» **Your task**
All lines from the one with "Source link" onward, through the last line of the records below, are to be retyped word for word.

[Transcribed page contents]

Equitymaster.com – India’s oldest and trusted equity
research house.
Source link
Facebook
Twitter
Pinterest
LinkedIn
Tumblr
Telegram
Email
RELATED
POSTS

» **Exercise response**
Source link
Facebook
Twitter
Pinterest
LinkedIn
Tumblr
Telegram
Email
RELATED
POSTS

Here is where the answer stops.